Garden Gate Part 17 - Completion

This is the final part of the build. The gate is done.

Fitting the hardware was easy as drilling pilot holes for the stainless steel fasteners was easy enough to do. This is oak and as you may know it eats mild steel for breakfast. You find that mild steel leaves black marks on oak over a period of time outside with the tannins in the oak reacting with the iron in the steel. Stainless steel on the other hand has no such issues.
The hinges were first to be fitted, the hinge brackets were then positioned with enough clearance on one of them to enable expansion/contraction of the wood and metal.

I use a Vix bit to centre drill each of the the hinge fastening holes.

VIx bit used to centre drill the holes
in the hinge bracket

Tuesday, 18 November 2014

Garden Gate Part 16 - The Hinge Post and Striker Post construction

I didn't have enough stock to make the hinge post from one piece so ended up glueing 3 pieces together to get the required rough dimensions.
Then the whole assembly was laminated together.

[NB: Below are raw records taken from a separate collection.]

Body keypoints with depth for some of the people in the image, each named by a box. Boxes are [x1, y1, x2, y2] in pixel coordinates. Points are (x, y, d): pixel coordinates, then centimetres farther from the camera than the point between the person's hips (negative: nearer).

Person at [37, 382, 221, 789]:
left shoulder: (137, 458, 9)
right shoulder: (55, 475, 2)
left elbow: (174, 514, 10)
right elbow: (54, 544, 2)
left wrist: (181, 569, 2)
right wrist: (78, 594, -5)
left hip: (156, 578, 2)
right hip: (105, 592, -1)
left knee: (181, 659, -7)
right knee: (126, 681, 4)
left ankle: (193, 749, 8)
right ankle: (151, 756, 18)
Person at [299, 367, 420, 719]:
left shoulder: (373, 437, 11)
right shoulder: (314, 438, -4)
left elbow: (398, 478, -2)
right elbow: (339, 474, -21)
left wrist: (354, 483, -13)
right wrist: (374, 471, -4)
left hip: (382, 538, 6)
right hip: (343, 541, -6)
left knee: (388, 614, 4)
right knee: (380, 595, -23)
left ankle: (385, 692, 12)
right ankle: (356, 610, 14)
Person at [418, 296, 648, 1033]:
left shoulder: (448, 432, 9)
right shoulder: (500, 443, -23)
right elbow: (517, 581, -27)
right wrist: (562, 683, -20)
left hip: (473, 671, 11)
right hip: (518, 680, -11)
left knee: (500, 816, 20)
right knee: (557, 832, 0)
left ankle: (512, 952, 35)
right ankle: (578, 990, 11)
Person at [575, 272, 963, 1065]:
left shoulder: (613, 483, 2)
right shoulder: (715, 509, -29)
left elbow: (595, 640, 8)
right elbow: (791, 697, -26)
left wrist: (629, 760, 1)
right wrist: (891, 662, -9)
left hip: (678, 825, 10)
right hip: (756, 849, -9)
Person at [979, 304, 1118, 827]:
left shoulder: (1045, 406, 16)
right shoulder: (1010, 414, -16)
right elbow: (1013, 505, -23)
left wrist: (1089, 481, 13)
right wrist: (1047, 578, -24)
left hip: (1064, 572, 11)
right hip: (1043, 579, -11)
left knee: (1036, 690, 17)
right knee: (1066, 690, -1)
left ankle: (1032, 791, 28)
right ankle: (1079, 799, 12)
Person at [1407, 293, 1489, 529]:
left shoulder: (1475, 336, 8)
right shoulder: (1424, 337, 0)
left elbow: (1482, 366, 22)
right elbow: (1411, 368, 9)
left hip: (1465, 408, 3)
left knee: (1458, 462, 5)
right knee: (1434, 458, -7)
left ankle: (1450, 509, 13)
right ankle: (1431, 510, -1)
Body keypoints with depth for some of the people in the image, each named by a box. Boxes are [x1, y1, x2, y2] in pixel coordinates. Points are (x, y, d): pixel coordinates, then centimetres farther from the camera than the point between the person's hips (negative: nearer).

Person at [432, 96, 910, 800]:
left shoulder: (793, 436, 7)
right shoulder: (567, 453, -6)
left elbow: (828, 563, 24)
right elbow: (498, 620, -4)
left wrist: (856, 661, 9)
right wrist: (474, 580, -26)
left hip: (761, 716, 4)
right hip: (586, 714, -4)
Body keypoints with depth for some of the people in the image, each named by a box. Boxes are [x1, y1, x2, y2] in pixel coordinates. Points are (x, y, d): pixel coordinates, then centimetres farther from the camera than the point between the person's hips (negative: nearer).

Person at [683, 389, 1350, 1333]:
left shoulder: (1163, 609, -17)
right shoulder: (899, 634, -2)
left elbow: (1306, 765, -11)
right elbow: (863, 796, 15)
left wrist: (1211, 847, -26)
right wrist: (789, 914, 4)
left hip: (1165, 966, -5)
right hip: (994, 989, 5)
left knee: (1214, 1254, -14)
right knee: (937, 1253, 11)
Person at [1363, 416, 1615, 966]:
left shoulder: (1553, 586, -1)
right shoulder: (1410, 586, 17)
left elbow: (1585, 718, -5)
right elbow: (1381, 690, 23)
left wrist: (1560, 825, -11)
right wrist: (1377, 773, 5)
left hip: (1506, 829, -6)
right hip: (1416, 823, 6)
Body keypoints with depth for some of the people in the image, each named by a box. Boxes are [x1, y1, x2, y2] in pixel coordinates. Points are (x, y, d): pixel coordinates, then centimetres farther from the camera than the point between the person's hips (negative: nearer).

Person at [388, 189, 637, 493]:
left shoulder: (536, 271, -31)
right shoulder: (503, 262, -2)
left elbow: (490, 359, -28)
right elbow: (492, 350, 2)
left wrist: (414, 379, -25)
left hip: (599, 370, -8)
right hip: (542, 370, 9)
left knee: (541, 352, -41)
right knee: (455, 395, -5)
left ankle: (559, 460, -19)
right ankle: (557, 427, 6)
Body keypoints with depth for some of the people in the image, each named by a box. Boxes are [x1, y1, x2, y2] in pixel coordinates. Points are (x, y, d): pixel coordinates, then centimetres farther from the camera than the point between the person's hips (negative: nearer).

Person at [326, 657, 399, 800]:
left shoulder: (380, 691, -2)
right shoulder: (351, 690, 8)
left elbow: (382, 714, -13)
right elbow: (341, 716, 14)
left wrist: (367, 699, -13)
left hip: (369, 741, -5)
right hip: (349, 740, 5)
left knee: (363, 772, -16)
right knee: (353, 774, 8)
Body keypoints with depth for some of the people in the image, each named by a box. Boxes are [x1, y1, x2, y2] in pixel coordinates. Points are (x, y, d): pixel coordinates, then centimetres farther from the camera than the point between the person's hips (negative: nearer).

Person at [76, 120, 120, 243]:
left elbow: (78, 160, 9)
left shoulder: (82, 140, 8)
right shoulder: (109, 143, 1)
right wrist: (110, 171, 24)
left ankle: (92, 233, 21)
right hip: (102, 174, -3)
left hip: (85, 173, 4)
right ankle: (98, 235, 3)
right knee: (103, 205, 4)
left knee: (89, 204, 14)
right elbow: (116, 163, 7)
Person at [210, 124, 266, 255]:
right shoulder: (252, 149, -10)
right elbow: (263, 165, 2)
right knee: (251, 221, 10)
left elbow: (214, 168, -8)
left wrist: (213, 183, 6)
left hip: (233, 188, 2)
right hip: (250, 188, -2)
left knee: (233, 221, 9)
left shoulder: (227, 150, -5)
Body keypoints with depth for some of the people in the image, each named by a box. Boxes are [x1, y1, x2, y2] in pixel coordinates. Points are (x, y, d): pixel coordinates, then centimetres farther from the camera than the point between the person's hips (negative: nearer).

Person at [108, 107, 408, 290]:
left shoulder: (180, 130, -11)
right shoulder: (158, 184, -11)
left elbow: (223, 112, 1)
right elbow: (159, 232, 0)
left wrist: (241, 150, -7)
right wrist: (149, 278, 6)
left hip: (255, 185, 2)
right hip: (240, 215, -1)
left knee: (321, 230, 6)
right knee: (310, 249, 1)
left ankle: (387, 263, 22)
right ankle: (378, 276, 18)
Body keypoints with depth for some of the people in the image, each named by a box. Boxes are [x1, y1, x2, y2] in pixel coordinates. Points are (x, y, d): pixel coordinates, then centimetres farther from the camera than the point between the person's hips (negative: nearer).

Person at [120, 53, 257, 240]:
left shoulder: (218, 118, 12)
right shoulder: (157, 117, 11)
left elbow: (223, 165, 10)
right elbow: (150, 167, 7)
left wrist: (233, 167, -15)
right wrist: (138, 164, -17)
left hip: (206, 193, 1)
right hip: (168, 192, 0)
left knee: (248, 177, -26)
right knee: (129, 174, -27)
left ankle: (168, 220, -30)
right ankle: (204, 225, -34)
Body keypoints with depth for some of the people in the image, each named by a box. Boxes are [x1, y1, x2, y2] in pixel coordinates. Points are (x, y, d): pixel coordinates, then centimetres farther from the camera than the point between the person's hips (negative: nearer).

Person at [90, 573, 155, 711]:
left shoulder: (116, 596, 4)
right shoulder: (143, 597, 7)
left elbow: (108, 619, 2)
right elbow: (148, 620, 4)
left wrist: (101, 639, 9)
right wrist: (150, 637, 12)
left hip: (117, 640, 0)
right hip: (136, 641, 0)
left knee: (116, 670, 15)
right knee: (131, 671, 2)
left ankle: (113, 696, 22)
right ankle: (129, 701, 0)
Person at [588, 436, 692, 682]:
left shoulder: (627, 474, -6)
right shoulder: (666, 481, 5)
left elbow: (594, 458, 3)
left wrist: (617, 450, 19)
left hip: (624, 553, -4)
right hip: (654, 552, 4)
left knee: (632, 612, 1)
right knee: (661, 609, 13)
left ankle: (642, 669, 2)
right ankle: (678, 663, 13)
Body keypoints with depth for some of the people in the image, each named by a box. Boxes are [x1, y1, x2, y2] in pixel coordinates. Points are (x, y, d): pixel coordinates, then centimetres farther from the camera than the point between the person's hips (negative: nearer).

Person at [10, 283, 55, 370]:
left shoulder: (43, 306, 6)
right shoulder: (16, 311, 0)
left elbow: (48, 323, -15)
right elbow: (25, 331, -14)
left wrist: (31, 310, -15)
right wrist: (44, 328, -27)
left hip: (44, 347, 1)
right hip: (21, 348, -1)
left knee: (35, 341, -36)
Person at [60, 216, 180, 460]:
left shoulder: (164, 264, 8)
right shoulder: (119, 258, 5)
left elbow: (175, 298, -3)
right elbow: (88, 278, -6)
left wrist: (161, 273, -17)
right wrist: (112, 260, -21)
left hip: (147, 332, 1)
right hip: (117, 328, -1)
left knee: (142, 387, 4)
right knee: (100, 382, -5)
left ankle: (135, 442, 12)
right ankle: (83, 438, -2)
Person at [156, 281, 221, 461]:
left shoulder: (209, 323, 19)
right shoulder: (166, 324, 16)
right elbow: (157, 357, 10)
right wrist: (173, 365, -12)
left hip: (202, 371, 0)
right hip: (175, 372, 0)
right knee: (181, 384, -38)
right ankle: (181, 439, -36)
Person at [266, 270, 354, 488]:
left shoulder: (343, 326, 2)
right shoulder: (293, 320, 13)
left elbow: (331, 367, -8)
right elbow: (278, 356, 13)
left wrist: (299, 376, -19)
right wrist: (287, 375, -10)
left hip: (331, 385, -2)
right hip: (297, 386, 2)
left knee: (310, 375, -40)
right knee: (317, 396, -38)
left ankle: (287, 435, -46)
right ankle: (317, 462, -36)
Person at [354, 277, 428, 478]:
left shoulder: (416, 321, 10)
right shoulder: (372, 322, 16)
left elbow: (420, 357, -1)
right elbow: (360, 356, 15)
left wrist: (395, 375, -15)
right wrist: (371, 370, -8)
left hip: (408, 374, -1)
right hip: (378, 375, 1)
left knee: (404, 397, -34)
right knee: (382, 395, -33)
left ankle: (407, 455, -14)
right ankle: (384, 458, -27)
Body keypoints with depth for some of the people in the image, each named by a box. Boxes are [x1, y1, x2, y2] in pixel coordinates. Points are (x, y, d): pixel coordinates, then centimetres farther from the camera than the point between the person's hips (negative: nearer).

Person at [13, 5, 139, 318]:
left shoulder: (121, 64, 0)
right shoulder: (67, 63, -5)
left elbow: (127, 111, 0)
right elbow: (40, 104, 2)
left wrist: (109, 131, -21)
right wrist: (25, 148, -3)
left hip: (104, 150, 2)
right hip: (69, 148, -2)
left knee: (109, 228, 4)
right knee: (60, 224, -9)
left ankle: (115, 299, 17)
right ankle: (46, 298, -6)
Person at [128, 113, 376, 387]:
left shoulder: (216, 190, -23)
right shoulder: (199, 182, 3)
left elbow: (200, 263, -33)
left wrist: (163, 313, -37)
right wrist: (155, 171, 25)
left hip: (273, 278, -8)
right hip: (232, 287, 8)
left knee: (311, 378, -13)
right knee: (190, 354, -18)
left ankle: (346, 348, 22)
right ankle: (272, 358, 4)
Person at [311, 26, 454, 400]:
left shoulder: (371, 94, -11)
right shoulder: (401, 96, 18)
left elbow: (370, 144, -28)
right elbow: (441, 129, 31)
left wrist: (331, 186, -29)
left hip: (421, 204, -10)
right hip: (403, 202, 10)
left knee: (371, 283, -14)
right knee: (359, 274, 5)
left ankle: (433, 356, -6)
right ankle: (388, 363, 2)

After the epoxy had cured the post was cut to length and the rainwater run-off angle cut on the top.
My 10" table saw is not quite big enough to be able to take a cut this deep so I broke out the cross cut tenon saw.

Wednesday, 12 November 2014

The clamp wall

You can never have enough clamps. These are a few I've put up on the wall in the shop.

Some parallel clamps


Some F clamps and smaller
parallel clamps




Wednesday, 5 November 2014

Garden Gate Part 15 - The Hinge Post design

Ordinarily I would not even consider documenting a piece of wood bolted onto a brick pillar. But as this project has become somewhat of an epic I think it needs recording.

I wanted the post to follow the same lines as the gate but have the following criteria:

  • Made from same species
  • Capable of mounting the hinges
  • Capable of being bolted to the brick pillar
  • Should follow the same lines as the gate
  • Have rainwater run off
  • Be finished with the same varnish.


So out came Sketchup again and I drew the post. I also drew in the hinges that I am using with corresponding mounting holes. These are 2 feet long. The top mounting bracket will be mounted upside down to prevent the gate being lifted from its hinges. There is also a self return spring to close the gate. This too had to be modelled in Sketchup. All those models are now available in the Sketchup 3D warehouse as I've uploaded them for other people to use in their projects.

The physical spring is made from stainless steel and the hinges are made from mild steel that has been heavily galvanized. The intention is to fix all the hardware with appropriate stainless steel fasteners to avoid rot and blackening of the oak.

Hinge post detail.
I have opted for 5 - 10mm  (3/8") diameter shield
bolts to secure the post to the brickwork.
All the load is transferred to the lower hinge bracket.

I was running out of white oak but had sufficient left to make both the hinge post and striker post. However I needed to do some judicious laminating to gain enough stock.
After the epoxy had cured I milled the post to dimension and glued a face board on what will be the front (as viewed from the road). The overhang of the facing board is not strictly necessary as it doesn;t do anything apart from hide the gap between gate and post. But it looks attractive especially with the top detail seen here in the Sketchup representation.

Top of hinge post detail.
The decorative brickwork at the top needs
chasing out slightly. This will be done on
site when the gate is about to be mounted.